The Business Opportunity for Microsoft
Given the popularity of its Xbox gaming platform, one could argue that Microsoft already generates profits from the metaverse theme. Those figures could multiply in the future.
Meta's announcement of its pivot was followed by a flurry of media commentary analyzing its prospects. One of the pieces, by a writer, pointed to the fact that there was "no absolute killer application of these virtual reality and augmented reality technologies." Zuckerberg further poured cold water onto the prospect of profits from the company's $10 billion investment into creating a metaverse by saying that its investment would not "be profitable for us any time in the near future."
With its business-focused use cases, Microsoft may be standing on firmer ground. The company reported successive quarters of profits on the back of its products for the remote work market. It also provided a glimpse of the future earlier this year, when it unveiled the Microsoft Mesh app for its HoloLens devices. The impressive demo showcases virtual presence in business settings that enables teams spread across several geographies to collaborate through avatars.

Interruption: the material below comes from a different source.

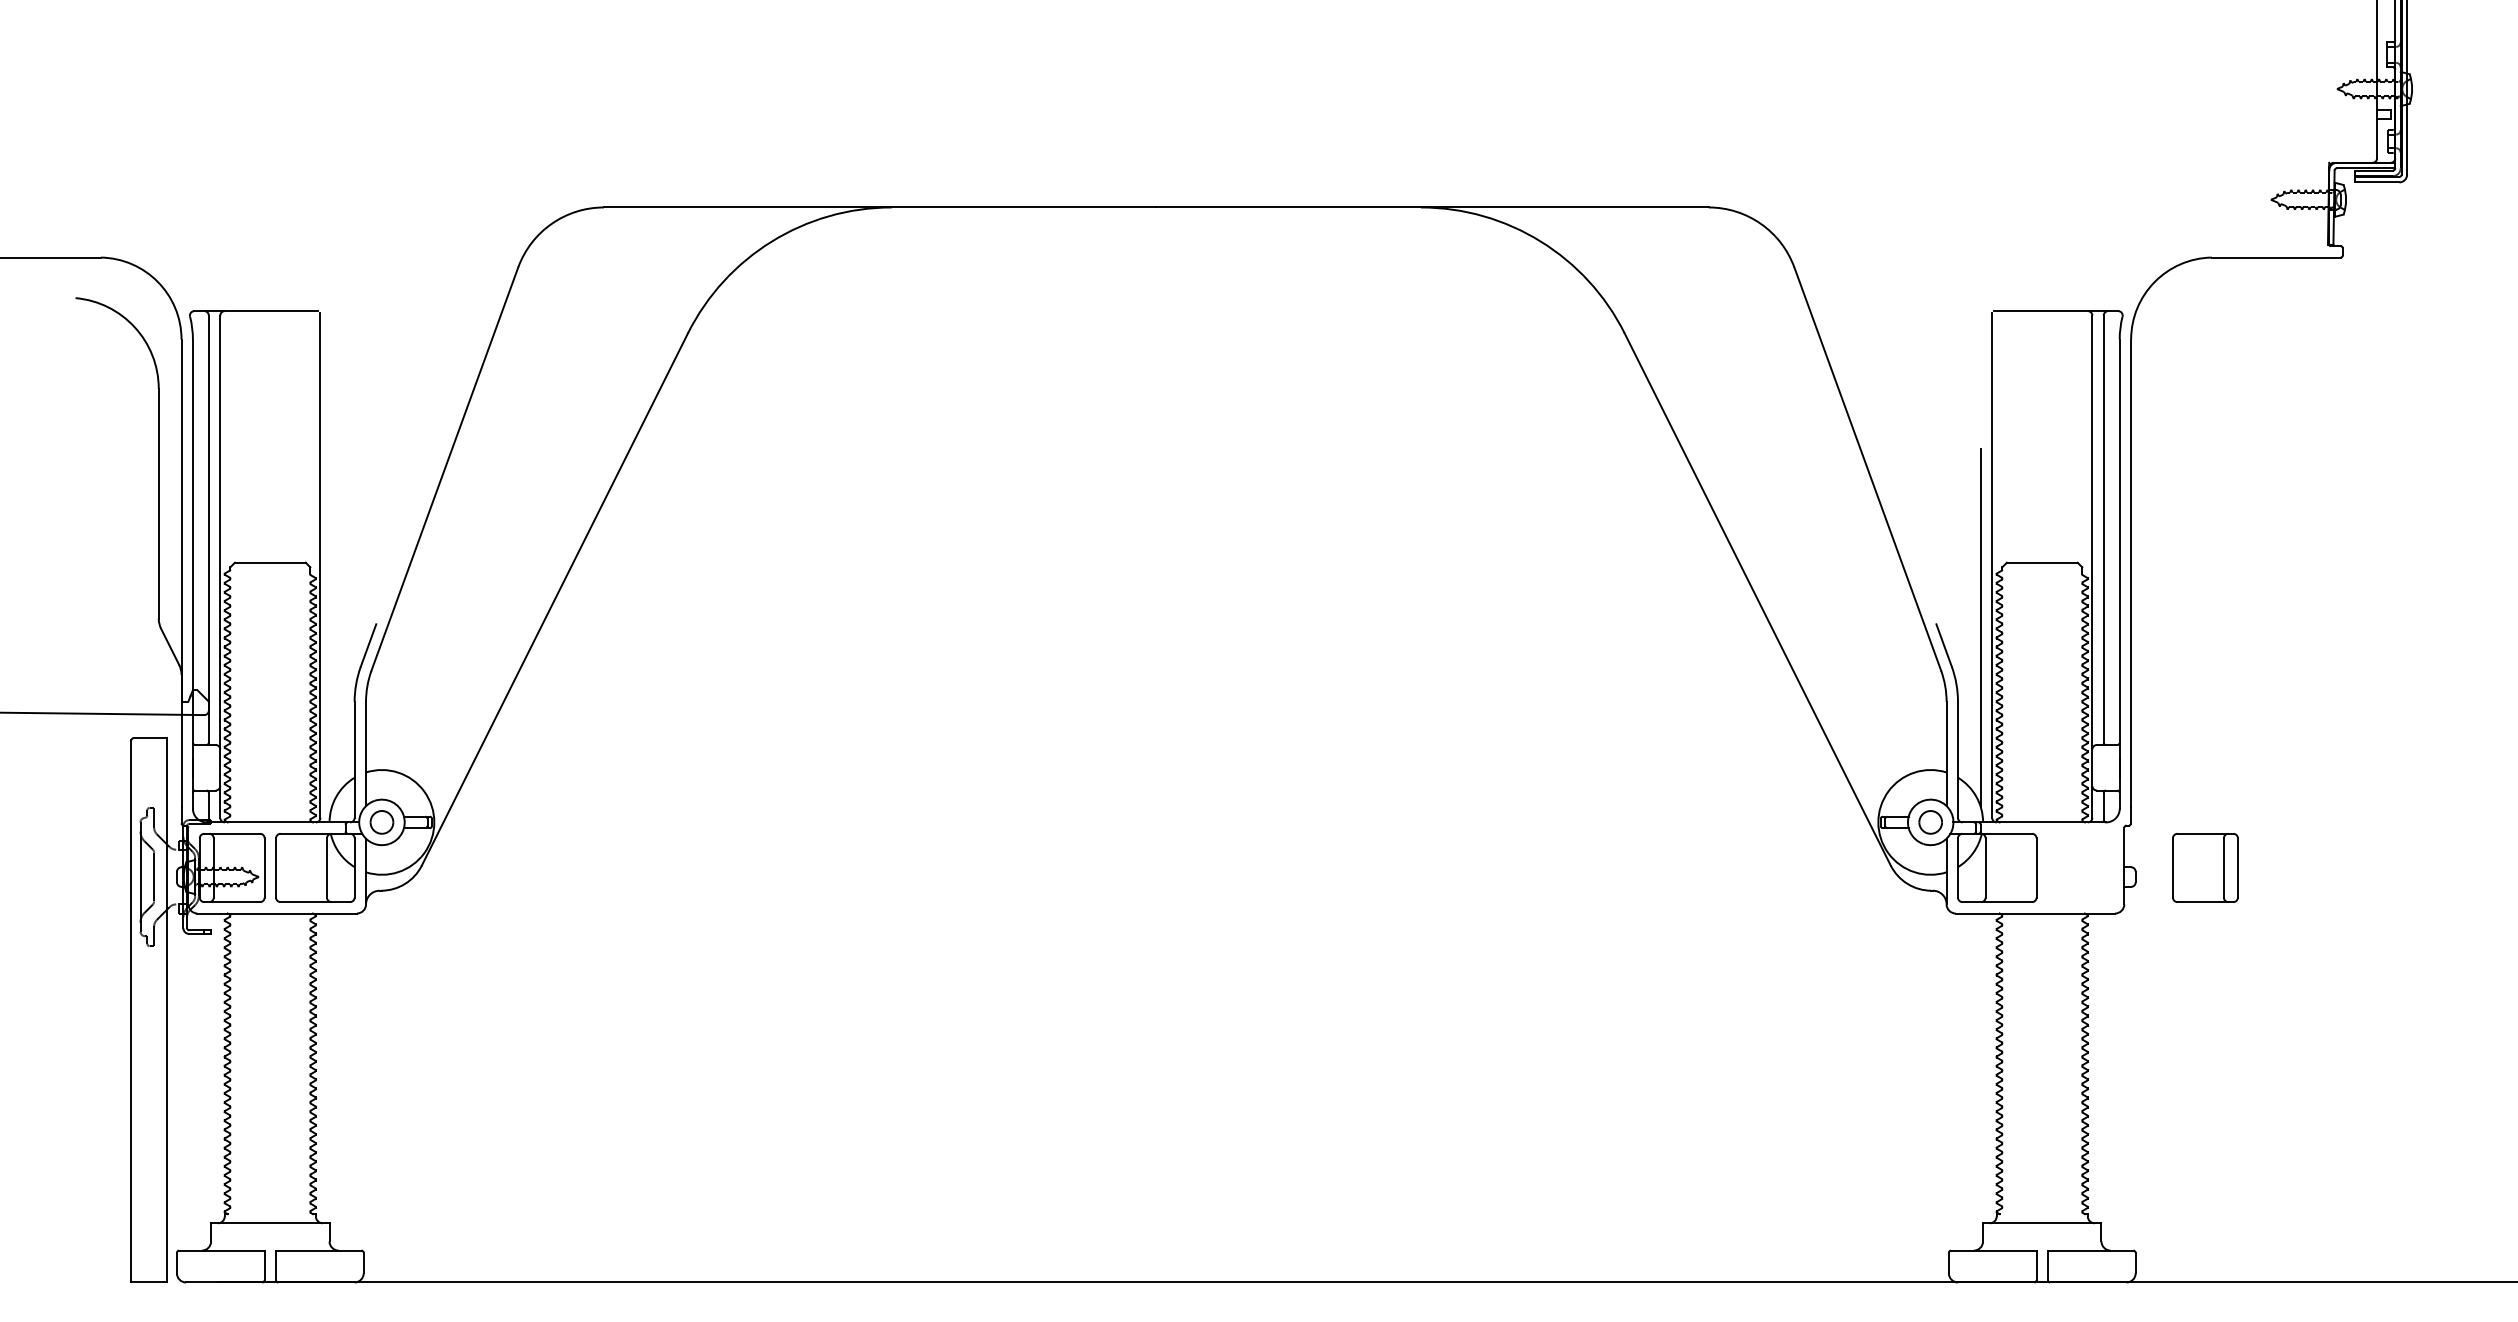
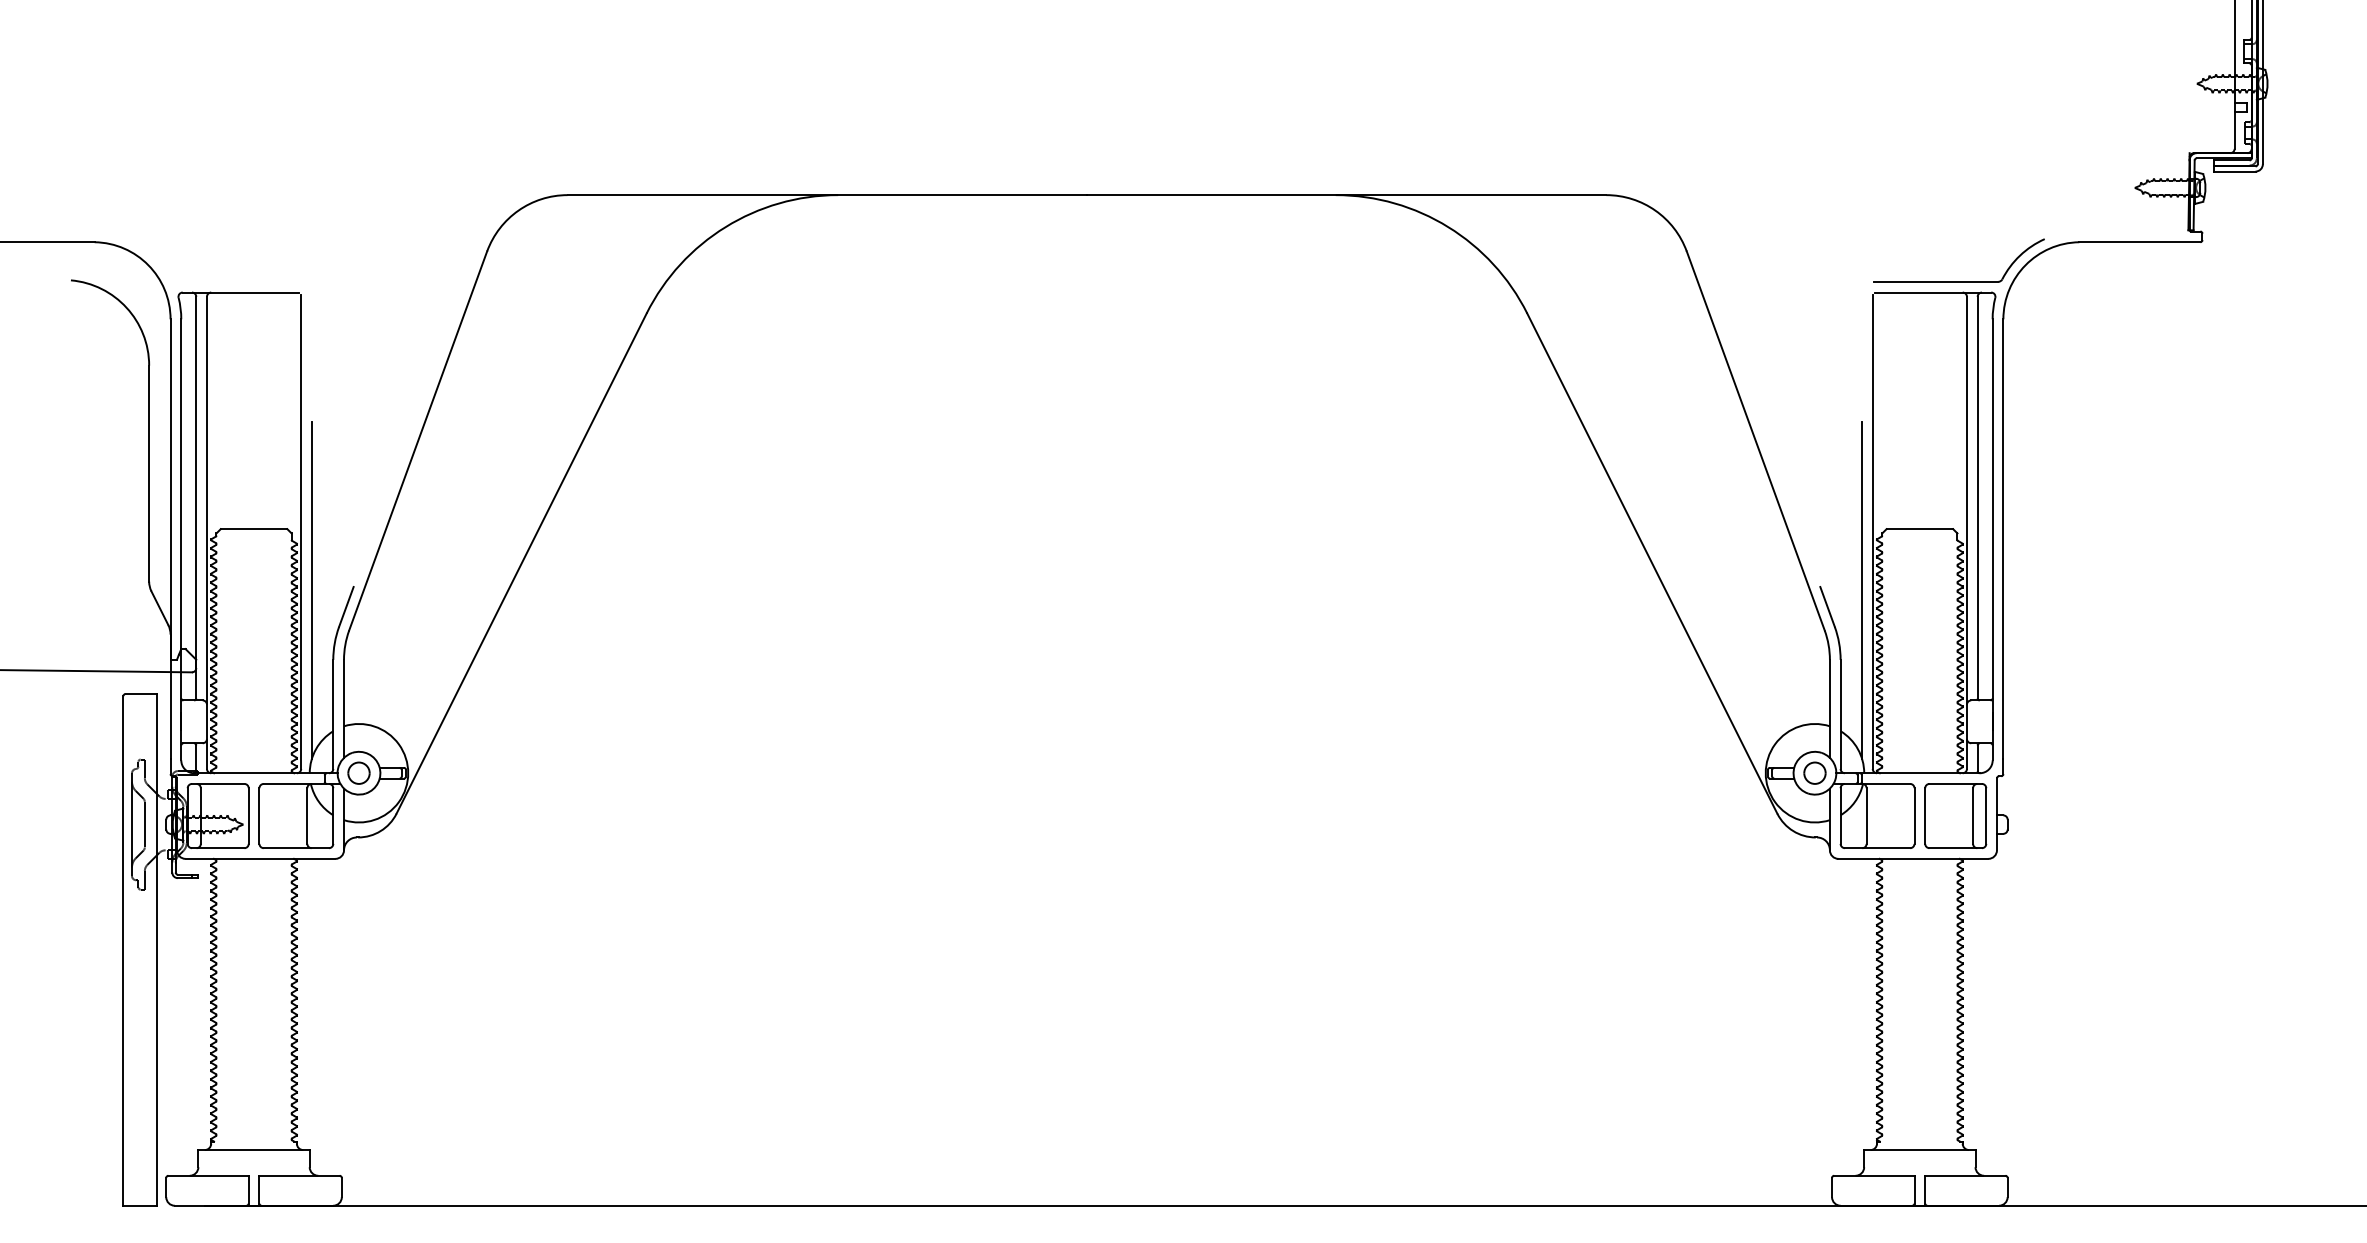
part: (2083, 299) -> (1958, 281), added
line: (331, 627) -> (311, 590), added
part: (2205, 867) -> (1955, 815), moved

The use cases for Microsoft's metaverse are manifold and range from profits in gaming platforms to remote work and productivity software in the near term to entertainment experiences from its VR platforms in the future. The head of its Xbox gaming unit has already discussed his unit's mixed reality future, one in which the world "blends between real and physical and virtual." Elaborating on the concept, he said that it would mean the "volumetric world mixed with something like Xbox Live with A.I. components around you, avatars and some of them real world."
Future profits from metaverse for Microsoft may also be substantial. According to Bloomberg Intelligence, the market size for Metaverse is expected to be $800 billion by 2024. The company is already a top holding in Roundhill Ball Metaverse ETF (META), a fund focused on companies involved in creating a metaverse.